● Exercise prompt
Copy the part of the passage below on seventeenth-century thinkers and the order of nature, starting at "Who could contemplate" and ending at "all possible worlds.".

● Passage shown
Who could contemplate that chaos and see order?

And yet Isaac Newton turned his attention to the heavens and described a cosmos as perfectly proportioned as a Greek temple. John Ray, the most eminent naturalist of the age, focused on the living world and saw just as harmonious a picture. Every plant and animal provided yet another example of nature’s perfect design. Gottfried Leibniz, the German philosopher destined to become Newton’s greatest rival, took the widest view of all and reported the sunniest news. Leibniz took as his province Newton’s stars and planets, Ray’s insects and animals, and everything in between. The great philosopher surveyed the universe in all its variety and found, on every scale, an intricate, perfectly engineered mechanism. God had fashioned the best of all possible worlds.

One reason that seventeenth-century scientists had such faith was mundane. Much of the mayhem all around them went unheeded, like the noise of screeching brakes and whooping sirens on city streets today. But the crucial reasons ran deeper.

● Raw records
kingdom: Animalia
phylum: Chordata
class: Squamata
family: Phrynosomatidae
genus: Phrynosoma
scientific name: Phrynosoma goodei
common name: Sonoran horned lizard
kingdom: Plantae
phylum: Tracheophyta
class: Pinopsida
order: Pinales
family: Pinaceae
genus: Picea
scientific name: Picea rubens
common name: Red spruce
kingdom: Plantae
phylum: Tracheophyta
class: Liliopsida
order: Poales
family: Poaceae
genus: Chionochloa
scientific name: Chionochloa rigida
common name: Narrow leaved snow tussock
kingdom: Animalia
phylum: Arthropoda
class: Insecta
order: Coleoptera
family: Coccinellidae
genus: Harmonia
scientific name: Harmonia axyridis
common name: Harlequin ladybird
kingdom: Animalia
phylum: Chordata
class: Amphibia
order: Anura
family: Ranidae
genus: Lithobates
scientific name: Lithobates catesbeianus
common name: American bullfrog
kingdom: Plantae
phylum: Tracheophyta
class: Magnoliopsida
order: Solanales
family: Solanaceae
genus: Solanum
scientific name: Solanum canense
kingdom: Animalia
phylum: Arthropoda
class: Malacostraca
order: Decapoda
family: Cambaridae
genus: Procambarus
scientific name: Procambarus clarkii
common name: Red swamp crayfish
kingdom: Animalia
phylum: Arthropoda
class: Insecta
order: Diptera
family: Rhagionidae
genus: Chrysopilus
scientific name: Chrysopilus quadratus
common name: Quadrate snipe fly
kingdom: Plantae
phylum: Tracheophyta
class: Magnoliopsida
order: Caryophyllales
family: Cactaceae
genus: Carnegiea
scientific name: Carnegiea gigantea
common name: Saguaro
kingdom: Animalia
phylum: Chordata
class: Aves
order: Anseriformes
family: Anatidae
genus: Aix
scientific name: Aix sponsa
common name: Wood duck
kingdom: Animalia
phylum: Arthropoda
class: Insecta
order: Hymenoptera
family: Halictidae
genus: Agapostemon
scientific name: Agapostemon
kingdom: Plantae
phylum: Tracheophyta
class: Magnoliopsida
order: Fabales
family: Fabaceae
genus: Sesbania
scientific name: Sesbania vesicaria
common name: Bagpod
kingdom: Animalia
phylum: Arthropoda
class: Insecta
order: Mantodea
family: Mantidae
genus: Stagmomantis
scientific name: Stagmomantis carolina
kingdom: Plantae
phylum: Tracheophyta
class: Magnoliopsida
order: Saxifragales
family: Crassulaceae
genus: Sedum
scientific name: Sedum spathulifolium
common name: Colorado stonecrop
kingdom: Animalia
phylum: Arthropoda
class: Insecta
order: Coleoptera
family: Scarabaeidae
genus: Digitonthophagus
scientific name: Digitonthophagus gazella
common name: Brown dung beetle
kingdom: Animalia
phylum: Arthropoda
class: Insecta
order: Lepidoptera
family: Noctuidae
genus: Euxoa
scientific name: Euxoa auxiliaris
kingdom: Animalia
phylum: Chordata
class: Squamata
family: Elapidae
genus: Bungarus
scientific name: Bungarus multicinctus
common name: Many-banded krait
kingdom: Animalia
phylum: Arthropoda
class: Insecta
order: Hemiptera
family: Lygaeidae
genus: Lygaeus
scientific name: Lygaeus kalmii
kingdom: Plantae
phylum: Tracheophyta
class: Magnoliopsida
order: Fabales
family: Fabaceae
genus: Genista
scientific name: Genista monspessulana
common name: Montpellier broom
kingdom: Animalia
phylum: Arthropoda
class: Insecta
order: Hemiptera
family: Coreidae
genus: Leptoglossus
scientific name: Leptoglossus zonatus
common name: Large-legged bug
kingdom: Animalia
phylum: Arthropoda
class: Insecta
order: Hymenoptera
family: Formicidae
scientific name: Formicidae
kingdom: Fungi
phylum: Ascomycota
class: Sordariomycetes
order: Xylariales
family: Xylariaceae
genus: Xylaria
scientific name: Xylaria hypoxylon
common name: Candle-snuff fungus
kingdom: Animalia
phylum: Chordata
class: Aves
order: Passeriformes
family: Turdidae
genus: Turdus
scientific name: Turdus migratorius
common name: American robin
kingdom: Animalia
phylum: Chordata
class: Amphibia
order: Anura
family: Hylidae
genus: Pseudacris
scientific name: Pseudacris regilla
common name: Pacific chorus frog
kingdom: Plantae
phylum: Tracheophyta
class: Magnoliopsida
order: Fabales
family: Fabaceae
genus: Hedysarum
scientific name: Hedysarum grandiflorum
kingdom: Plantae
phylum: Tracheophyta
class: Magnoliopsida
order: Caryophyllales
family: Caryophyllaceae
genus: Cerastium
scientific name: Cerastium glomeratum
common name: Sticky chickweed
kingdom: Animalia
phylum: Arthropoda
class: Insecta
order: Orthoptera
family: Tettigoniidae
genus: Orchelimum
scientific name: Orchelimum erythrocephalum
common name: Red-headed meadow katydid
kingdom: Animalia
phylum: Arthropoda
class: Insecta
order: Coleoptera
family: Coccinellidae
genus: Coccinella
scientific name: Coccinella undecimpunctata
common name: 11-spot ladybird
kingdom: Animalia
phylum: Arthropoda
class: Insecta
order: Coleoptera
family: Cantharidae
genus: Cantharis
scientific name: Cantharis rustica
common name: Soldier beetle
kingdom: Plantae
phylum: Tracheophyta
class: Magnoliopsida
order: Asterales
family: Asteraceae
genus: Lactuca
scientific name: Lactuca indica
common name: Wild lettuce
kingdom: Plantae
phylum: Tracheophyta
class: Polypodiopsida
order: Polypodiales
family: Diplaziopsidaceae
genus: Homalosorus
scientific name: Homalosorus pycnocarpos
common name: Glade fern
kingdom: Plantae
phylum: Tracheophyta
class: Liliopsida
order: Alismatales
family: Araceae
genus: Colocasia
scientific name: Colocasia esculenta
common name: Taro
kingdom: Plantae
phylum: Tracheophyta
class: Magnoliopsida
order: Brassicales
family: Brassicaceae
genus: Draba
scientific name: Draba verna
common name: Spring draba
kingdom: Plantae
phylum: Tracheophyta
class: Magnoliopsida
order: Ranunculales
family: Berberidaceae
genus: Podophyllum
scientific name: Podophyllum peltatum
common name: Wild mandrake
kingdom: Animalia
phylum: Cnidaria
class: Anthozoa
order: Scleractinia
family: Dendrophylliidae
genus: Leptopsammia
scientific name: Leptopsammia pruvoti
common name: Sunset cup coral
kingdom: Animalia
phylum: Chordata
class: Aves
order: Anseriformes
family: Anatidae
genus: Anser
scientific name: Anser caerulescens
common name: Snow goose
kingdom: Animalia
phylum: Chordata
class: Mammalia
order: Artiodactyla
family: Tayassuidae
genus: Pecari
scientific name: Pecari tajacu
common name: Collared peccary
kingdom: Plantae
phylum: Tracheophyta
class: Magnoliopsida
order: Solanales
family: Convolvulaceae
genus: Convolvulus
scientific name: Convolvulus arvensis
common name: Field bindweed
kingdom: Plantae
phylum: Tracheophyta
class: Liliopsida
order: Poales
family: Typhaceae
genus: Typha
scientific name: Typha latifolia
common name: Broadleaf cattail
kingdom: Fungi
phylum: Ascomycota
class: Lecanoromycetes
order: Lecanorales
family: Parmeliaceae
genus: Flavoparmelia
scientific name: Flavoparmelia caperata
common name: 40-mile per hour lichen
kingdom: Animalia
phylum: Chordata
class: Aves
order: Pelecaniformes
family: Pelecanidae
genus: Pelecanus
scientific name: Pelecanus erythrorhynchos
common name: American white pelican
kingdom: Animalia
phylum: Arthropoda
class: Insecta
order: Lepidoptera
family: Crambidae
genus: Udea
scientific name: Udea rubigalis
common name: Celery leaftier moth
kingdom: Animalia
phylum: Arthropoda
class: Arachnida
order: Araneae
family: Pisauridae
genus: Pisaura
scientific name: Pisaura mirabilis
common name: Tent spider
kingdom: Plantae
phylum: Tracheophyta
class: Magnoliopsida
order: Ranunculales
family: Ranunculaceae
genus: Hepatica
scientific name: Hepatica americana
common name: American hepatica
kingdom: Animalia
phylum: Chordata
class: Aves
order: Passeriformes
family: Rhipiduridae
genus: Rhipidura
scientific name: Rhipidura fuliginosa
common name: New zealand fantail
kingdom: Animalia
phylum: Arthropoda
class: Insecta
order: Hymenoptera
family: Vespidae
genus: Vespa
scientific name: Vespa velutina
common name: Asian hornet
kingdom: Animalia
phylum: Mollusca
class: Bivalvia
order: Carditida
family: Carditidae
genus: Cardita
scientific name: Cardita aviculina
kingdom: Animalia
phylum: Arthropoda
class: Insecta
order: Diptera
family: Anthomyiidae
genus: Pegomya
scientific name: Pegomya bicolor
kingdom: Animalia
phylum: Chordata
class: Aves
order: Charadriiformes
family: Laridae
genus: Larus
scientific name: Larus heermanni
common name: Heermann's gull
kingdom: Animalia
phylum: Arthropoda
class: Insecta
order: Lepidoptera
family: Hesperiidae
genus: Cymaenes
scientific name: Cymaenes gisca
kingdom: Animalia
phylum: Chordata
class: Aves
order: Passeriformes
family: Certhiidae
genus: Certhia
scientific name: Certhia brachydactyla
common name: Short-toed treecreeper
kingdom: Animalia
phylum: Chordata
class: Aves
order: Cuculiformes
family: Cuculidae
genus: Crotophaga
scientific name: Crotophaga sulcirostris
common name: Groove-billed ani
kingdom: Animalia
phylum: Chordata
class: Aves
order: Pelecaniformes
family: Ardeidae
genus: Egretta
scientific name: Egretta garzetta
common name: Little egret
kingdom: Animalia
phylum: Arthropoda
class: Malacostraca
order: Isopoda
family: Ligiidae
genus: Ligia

● Final result
Who could contemplate that chaos and see order?

And yet Isaac Newton turned his attention to the heavens and described a cosmos as perfectly proportioned as a Greek temple. John Ray, the most eminent naturalist of the age, focused on the living world and saw just as harmonious a picture. Every plant and animal provided yet another example of nature’s perfect design. Gottfried Leibniz, the German philosopher destined to become Newton’s greatest rival, took the widest view of all and reported the sunniest news. Leibniz took as his province Newton’s stars and planets, Ray’s insects and animals, and everything in between. The great philosopher surveyed the universe in all its variety and found, on every scale, an intricate, perfectly engineered mechanism. God had fashioned the best of all possible worlds.